一抹笑意浮现嘴角,月溪连日来的郁闷终于因了他这句话有了舒解,她扮了个鬼脸:“知道了,小宝哥。”然后步伐轻快,上了二楼。
“卟……卟……”
不用回头,欧阳晟也知道是玄奕在后面偷笑,他红了脸,僵硬着身子不回头。
玄奕绕到他面前,道:“我怎么瞧着你二人这几日怪怪的?出了何事?”
“本来就没什么事。”欧阳晟含糊答道。
“少骗本公子了!那日在狼骨山,要不是邬夜青突然叫起,你想对她说什么?”
“没……没想说什么。”这会儿的欧阳晟连玄奕的眼睛也不敢看了。
“本来你二人的事,我又不是个长舌妇,不该多嘴的,不过这几日实在是看你不对劲儿,才忍不住说的。她丑是丑了点,蠢也是蠢了点儿,但是女子嘛,哪有不蠢的。她对你真的没话说,不说其它,说了你也不会相信,单就随我们上京一事,就不是一般女子所为。我知道你是怎么想的,你不就是觉得这一行,咱们几个生死未明,不想轻易对她许下什么么,不想回头万一有个不测,伤了她的心,可是你有没有想过,她是怎么想的?她若是计较这些,压根就不会随我们上京,她只想要你的一句话啊。”玄奕说完这番话后,又想咬自己的舌头,还说不是“长舌妇”,说这话的人不是长舌妇是什么?(未完待续)
☆、第四十一节 离间计
见欧阳晟不语,玄奕急了:“有这么难以启齿吗?钟意就钟意,不钟意就不钟意,这般钓着人家的胃口,算哪门子的英雄好汉?”
欧阳晟正想张嘴,见赵普义走出来。他松了一口气,上前对赵普义道:“太子陛下,芊芊姑娘可还安好?”
赵普义点点头,望向夜空明月,叹道:“今晚终于能瞧个清楚了。”
※※※
月溪敲开房门,抚了抚额发,低眉顺眼地走进去,转身关好房门。
此时的石守信已经全无方才的轻浮粗俗,只是安静地坐在桌边,悠闲地喝着茶水。
月溪学着芊芊的腔调,对石守信拜了拜,调好手中古筝:“不知爷儿喜欢听什么曲儿?”
石守信不语,只上下打量她。
月溪屏住气息,又问了一遍:“不知爷儿喜欢听什么曲儿?”
“芊芊姑娘卸了妆,与方才本爷在舞台上所见,大不相同。”
月溪抿嘴笑道:“好多爷儿都这么说呢。其实方才那个唱霸王的角儿,是个女儿身呢,爷儿瞧出来了没?”

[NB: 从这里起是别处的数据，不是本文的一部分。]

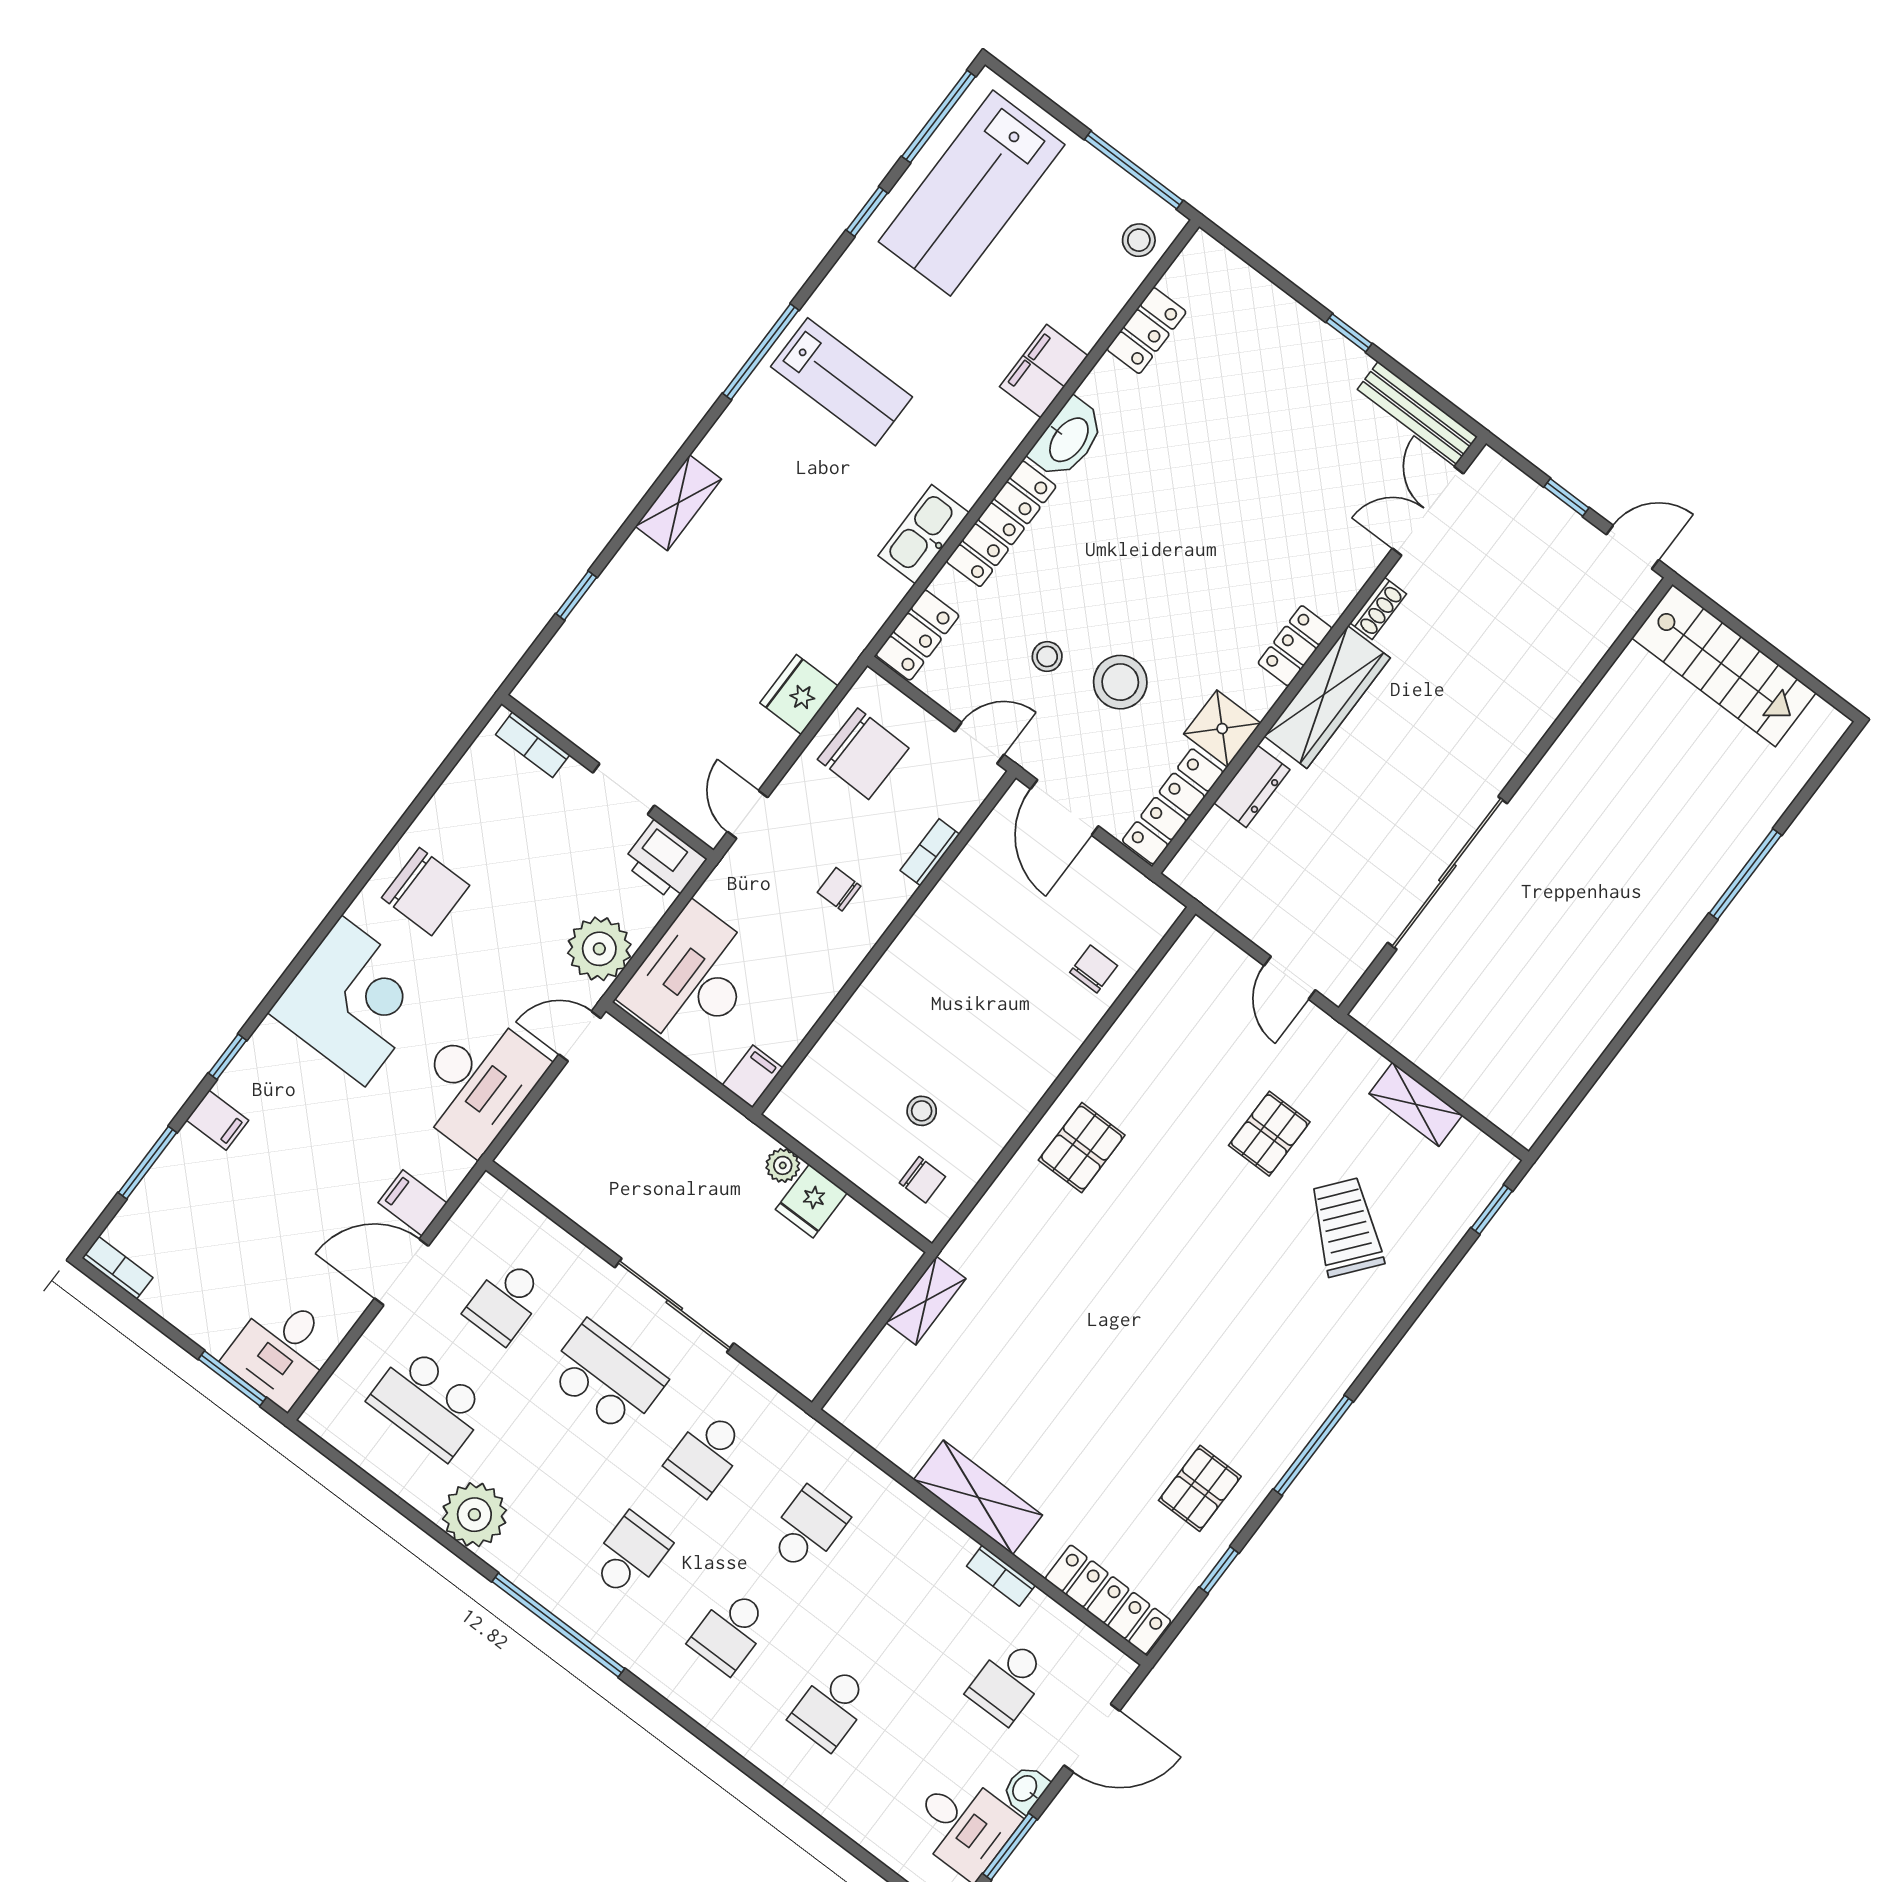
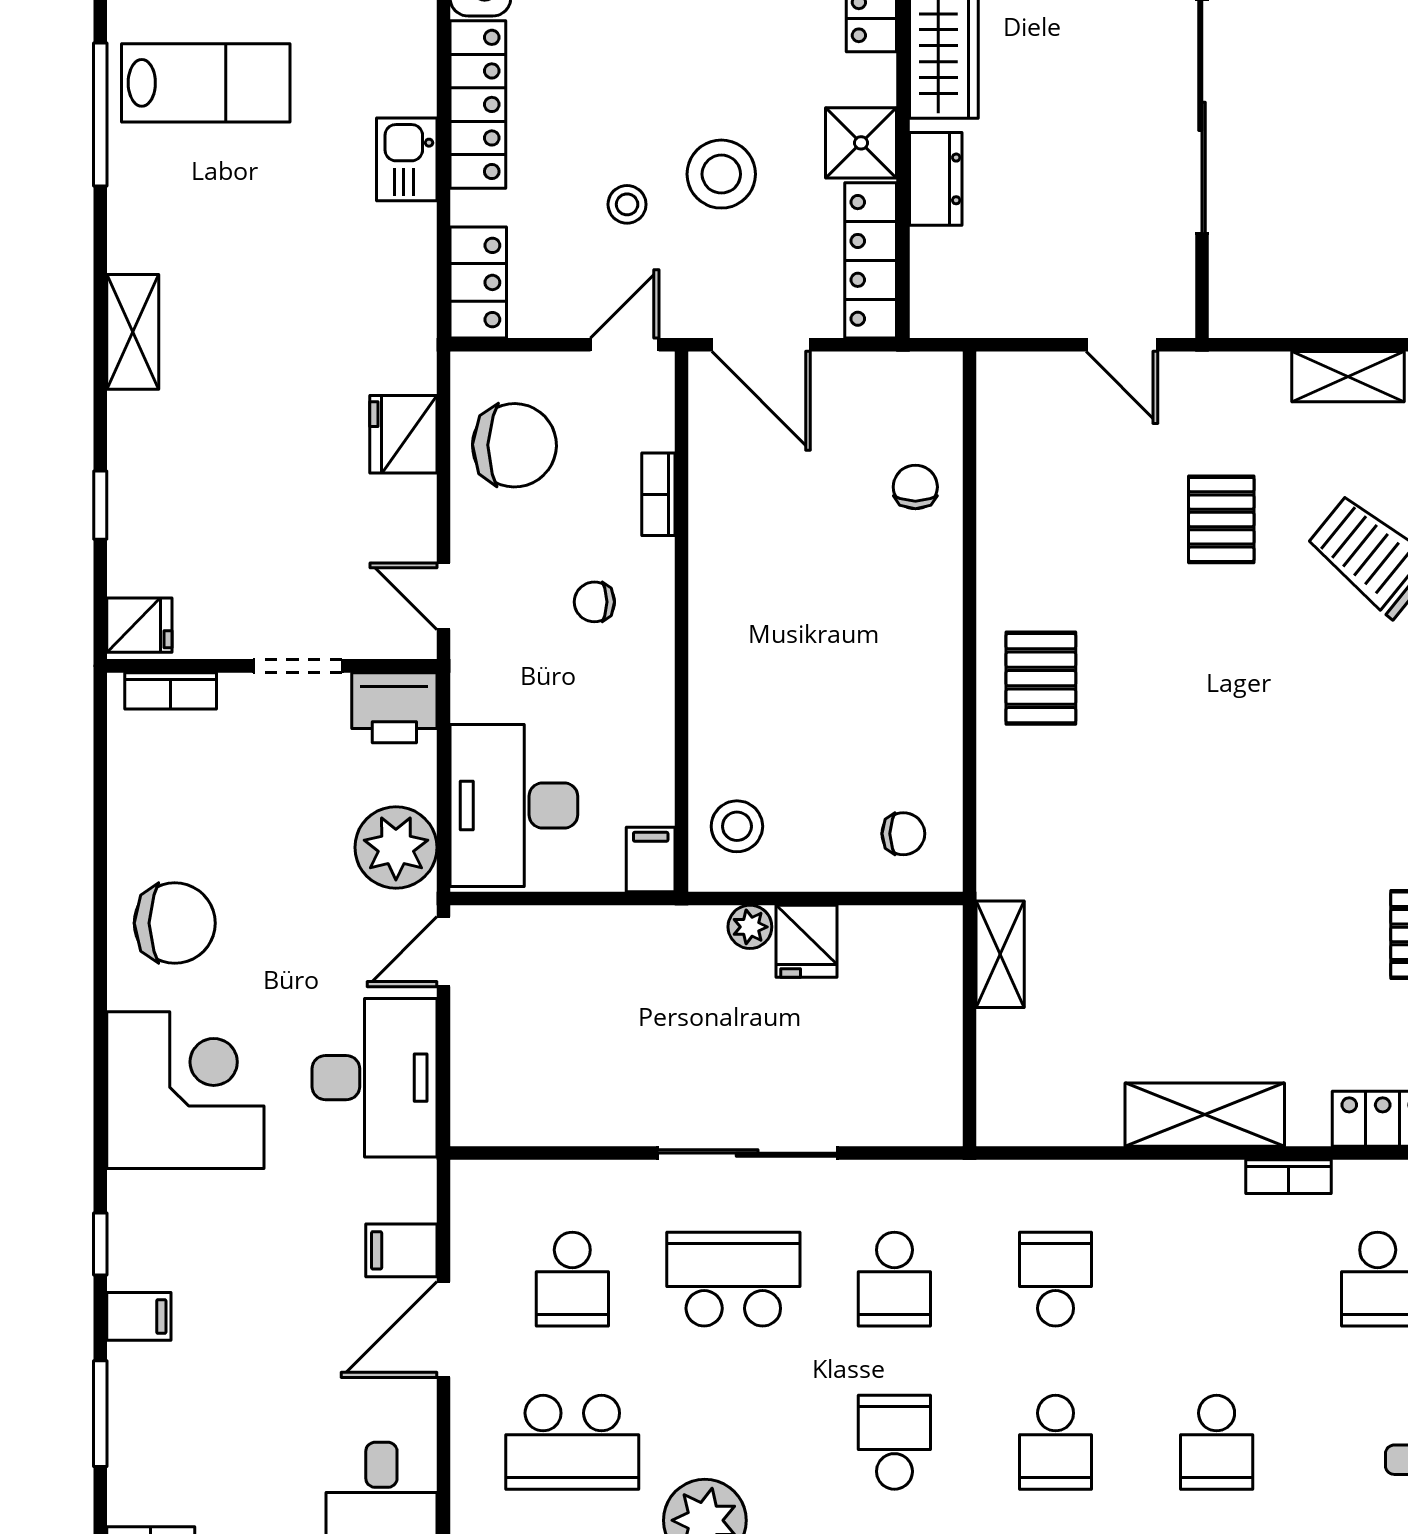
kitchen sink: (924, 534) -> (407, 159), width x0.73
fridge: (544, 689) -> (139, 625), added
stool: (922, 1111) -> (737, 826), moved, width x1.37, depth x1.37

石守信笑道:“依芊芊姑娘这么说,本爷化了戏妆也可以去唱虞姬了?”
月溪嗤笑:“爷儿真是有趣!依芊芊看来,爷儿就算化了戏妆,也难掩男子霸气,这个身形,唱霸王最合适。”
“放肆!霸王是个乌江自刎的主儿,你居然把爷儿与败走的霸王相提并论,是何居心?是不是想咒爷儿早死啊!”
石守信陡然变脸,把月溪吓一跳。她定定心神,笑道:“爷儿误会芊芊了。芊芊不是这个意思。芊芊只是个唱曲儿的,不懂什么成王败寇的道理,只知道,在舞台上,霸王绝对是个一出场就能博得满堂彩的角儿。在瓦舍里,可不是随便什么角儿都能唱霸王的。芊芊说爷儿能唱霸王,是说爷儿面相威武。定是条人中龙的意思。”

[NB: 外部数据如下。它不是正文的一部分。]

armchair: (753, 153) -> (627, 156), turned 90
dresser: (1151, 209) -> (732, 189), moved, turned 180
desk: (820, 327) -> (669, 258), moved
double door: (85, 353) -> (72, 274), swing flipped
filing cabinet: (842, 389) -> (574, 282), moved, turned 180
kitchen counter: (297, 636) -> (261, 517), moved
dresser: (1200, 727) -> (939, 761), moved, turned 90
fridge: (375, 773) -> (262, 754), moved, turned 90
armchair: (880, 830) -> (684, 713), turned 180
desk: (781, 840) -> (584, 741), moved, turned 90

石守信哈哈大笑:“芊芊姑娘能说会道。一张小嘴把本爷儿哄得十分舒服,来,这是赏给你的。”说完。从怀里掏出一碇金子,扔给月溪。
月溪睁大眼睛,忙把金子塞进口袋,忙不迭地称谢。
月溪的反应令石守信十分满意。他突然一把把月溪揽入怀中,撅起嘴巴就向月溪脸上亲去。
月溪左躲右躲。强颜欢笑:“爷儿,咱这瓦舍只是个听曲儿的地儿,爷儿要是想要,可以去长兴街的怡红楼。那里的姑娘任爷儿挑。”
石守信不理她的反抗,一手扫开桌上的茶具,桌上的杯壶应声落地。他把月溪抱到桌子上推倒,骂道:“本爷瞧上你。是你的福气,你还不情不愿的,不识好歹的东西……”

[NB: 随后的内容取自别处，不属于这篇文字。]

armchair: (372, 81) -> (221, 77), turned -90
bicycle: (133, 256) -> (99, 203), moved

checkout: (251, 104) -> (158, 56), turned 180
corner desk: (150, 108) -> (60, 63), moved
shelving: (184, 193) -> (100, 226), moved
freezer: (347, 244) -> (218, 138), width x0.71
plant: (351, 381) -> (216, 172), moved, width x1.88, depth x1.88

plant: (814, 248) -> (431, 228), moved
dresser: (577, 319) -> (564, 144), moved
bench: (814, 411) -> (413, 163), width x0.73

月溪急了,飞快地转着脑瓜儿子。怎么办?喊吧,今晚筹谋已久的计划就要落空,不喊,房间里只有他二人,她定是抵抗不过的,而且,万一待会儿两人撕扯间,让他发现了她额头上的黑斑,生了疑,揭穿她的假芊芊,不就满盘皆输了?
月溪灵机一动,红着脸道:“爷儿,不是小女不识好歹,只是小女正值葵水,怕犯了爷儿的霉头。”让她这个未出阁的姑娘说这话,的确有些难为情。
其实石守信本来就没真的想对眼前的这个芊芊做什么,只是想试她一试,她既这么说了,石守信也就直起腰来,道:“这样啊,那本爷今个儿就放你一马。”
这时,门外响起敲门声,白须老人的声音传来:“芊芊,可是野猫窜进了房中,打碎了杯子?”
月溪从桌子上跳下来,整理好衣裳,平复了方才慌乱的心跳,对门外道:“是啊,最近野猫猖獗得很,今个儿轮到谁打杂,连窗子也忘了关,幸亏爷儿赶跑了野猫,这会儿没事了。”
白须老人道:“除了那个丢三拉四的老黄还能有谁?好了,没吓着爷儿就好,芊芊好生伺候着,老夫先去了。”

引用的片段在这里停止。